Die Richtlinien werden in diesem Bereich vom einem internationalen Netzwerk von Faktenprüfern, dem IFCN des US-amerikanischen Poynter Instituts erarbeitet https://ifcncodeofprinciples.poynter.org/. Das International Fact Checking Network (IFCN) wurde 2015 vom Poynter-Institut ins Leben gerufen. Zum IFCN-Netzwerk gehören etwa 100 Organisationen aus 50 Ländern, die nach folgenden Grundsätzen arbeiten: Transparenz, Offenlegung der Finanzierungsquellen, Fairness und Unabhängigkeit beim Überprüfen der Fakten sowie Fehlerkorrektur. Bei der Aufnahme ins Netzwerk werden Kandidaten nach 31 Kriterien beurteilt. Solche Social-Media-Plattformen wie Facebook и Google suchen Partner für ihre Faktencheck-Projekte im IFCN. Die Mitgliedschaft am Netzwerk dient auch als eine sichere Grundlage für eine bilaterale und multilaterale Zusammenarbeit der Organisationen aus verschiedenen Ländern.

Zum IFCN-Netzwerk gehören vor allem die Fact-Checking-Teams (von 5 und bis mehr als 10) aus Indien, Frankreich, Großbritannien, der USA. Auch die Nachrichtenagenturen AP und Reuters (USA), AFP (Frankreich), EFE (Spanien) sowie die Deutsche Presseagentur (dpa) sind beim IFCN mit ihren Verifikations-Teams vertreten.

Außer der dpa gehört zum IFCN-Netzwerk von Deutschland auch Сorrectiv https://correctiv.org/. Aus der Ukraine sind auch zwei Teams Mitglieder des IFCN-Netzwerkes. Das sind StopFake https://www.stopfake.org/ru/o-nas/ und VoxUkraine https://voxukraine.org/uk/voxcheck/.  Ende März wurden sie Partner von Facebook in unserem Land. https://detector.media/infospace/article/175903/2020-03-27-voxcheck-i-stopfake-dopomagatimut-facebook-borotisya-z-feikami-ta-dezinformatsieyu-dopovneno/

Die Mitglieder des Netzwerkes sind verpflichtet, die Methodik des Faktenchecks auf ihren Webseiten anzugeben. Für alle Interessierenden sind ihre Ansätze wissenswert. Eine weitere führende Institution, die Journalisten aus aller Welt mit dem Ziel der Bekämpfung von Fakes vereinigt, ist die Nichtregierungsorganisation FirstDraft, die 2015 in den USA gegründet wurde und mit Projekten und Schulungen beschäftigt ist https://firstdraftnews.org/.

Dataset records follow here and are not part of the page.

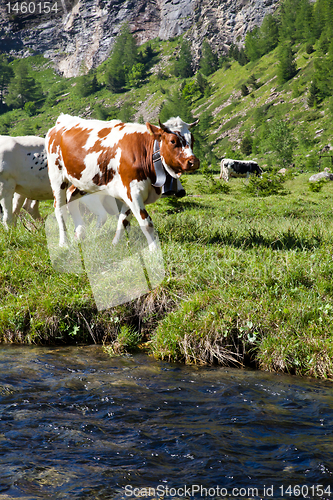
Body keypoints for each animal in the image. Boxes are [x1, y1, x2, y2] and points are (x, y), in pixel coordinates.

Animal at [45, 113, 198, 250]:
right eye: (173, 141)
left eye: (193, 140)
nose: (193, 162)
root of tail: (62, 121)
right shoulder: (133, 192)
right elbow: (146, 223)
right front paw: (154, 250)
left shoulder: (127, 194)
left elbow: (123, 221)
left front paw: (115, 245)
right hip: (57, 177)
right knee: (60, 209)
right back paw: (64, 243)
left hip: (84, 182)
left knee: (71, 198)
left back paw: (79, 233)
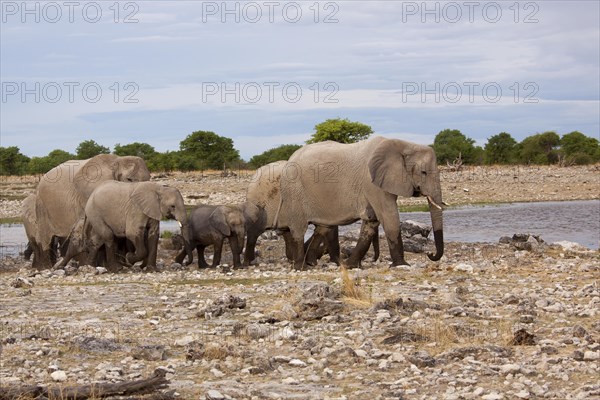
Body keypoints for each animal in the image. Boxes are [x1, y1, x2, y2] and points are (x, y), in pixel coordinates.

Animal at [278, 136, 442, 270]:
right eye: (423, 172)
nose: (430, 254)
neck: (404, 145)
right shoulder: (371, 182)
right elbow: (388, 216)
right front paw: (401, 265)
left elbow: (372, 221)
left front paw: (350, 266)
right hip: (294, 189)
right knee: (299, 227)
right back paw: (301, 267)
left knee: (322, 227)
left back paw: (310, 262)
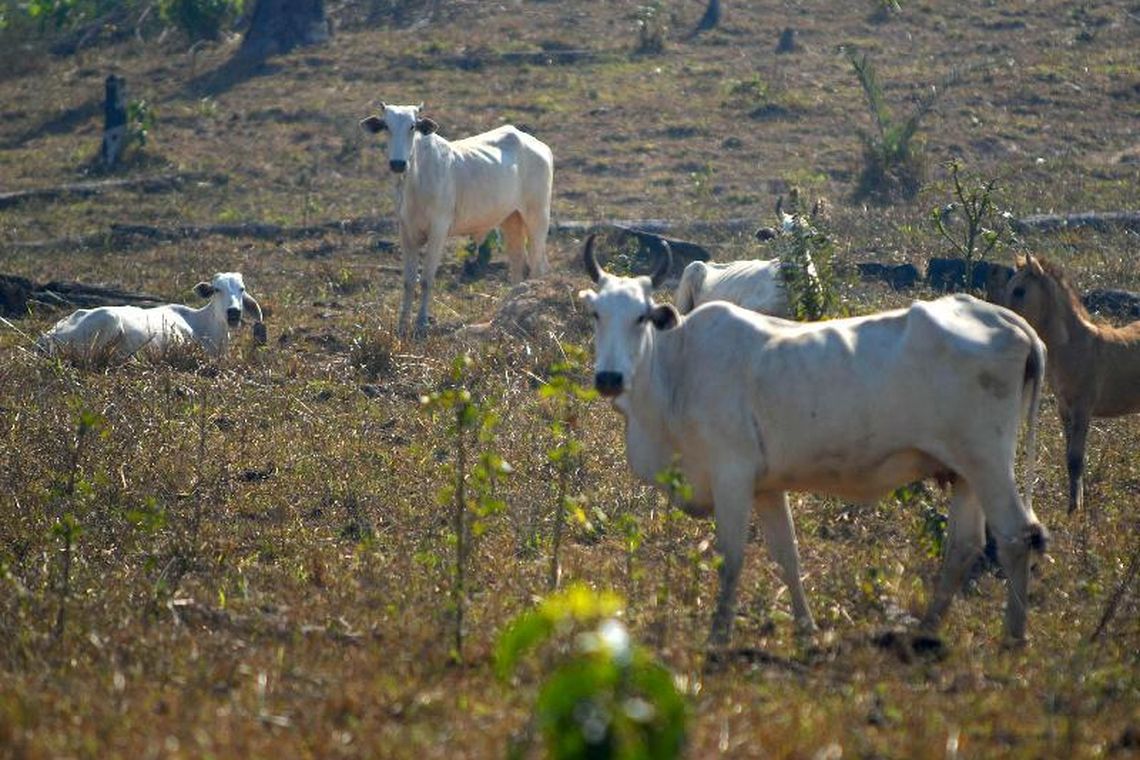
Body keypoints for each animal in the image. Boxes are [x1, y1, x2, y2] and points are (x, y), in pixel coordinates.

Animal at [355, 102, 551, 337]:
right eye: (386, 126)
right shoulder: (406, 231)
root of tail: (538, 145)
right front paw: (402, 324)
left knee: (538, 267)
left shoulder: (438, 230)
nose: (397, 164)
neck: (415, 179)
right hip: (511, 219)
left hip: (537, 216)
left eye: (412, 126)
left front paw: (422, 322)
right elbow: (409, 281)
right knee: (517, 265)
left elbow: (427, 279)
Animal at [579, 234, 1048, 647]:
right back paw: (927, 629)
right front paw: (807, 630)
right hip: (965, 471)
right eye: (597, 314)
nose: (609, 378)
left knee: (1016, 535)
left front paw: (718, 636)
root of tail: (1011, 321)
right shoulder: (766, 488)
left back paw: (1014, 635)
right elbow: (787, 555)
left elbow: (731, 558)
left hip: (988, 461)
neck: (677, 369)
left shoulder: (732, 475)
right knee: (964, 546)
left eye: (641, 316)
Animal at [1003, 254, 1140, 510]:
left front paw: (1074, 510)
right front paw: (1075, 503)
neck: (1074, 346)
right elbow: (1069, 457)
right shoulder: (1064, 410)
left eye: (1019, 290)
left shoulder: (1082, 408)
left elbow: (1076, 459)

Trotz der schon vorhandenen effektiven Entwicklungen von internationalen und nationalen Fact-Checking-Teams fehlen in vielen Medienredaktionen (ein Beispiel dafür sind sowohl die Ukraine als auch Deutschland) Mitarbeiter, die sich professionell mit der Faktenprüfung beschäftigen. Die Entwicklung von Grundfertigkeiten für den Faktencheck bei allen Journalisten kann das Problem nicht lösen, weil ihnen oft wegen ihrer Hauptaufgaben die Zeit fehlt, sich mit den komplexen Aufgaben zur Erkennung von Fakes zu befassen. Idealerweise brauchen kleine Redaktionen mindestens einen Faktenchecker und die Redaktionen von großen Medienunternehmen ein Verifikations-Team. Deswegen erörtern Vertreter von Ukrinform und dpa nach der Durchführung von Basis-Workshops die Möglichkeit des Workshops für ukrainische Journalisten, die Faktenprüfer werden wollen.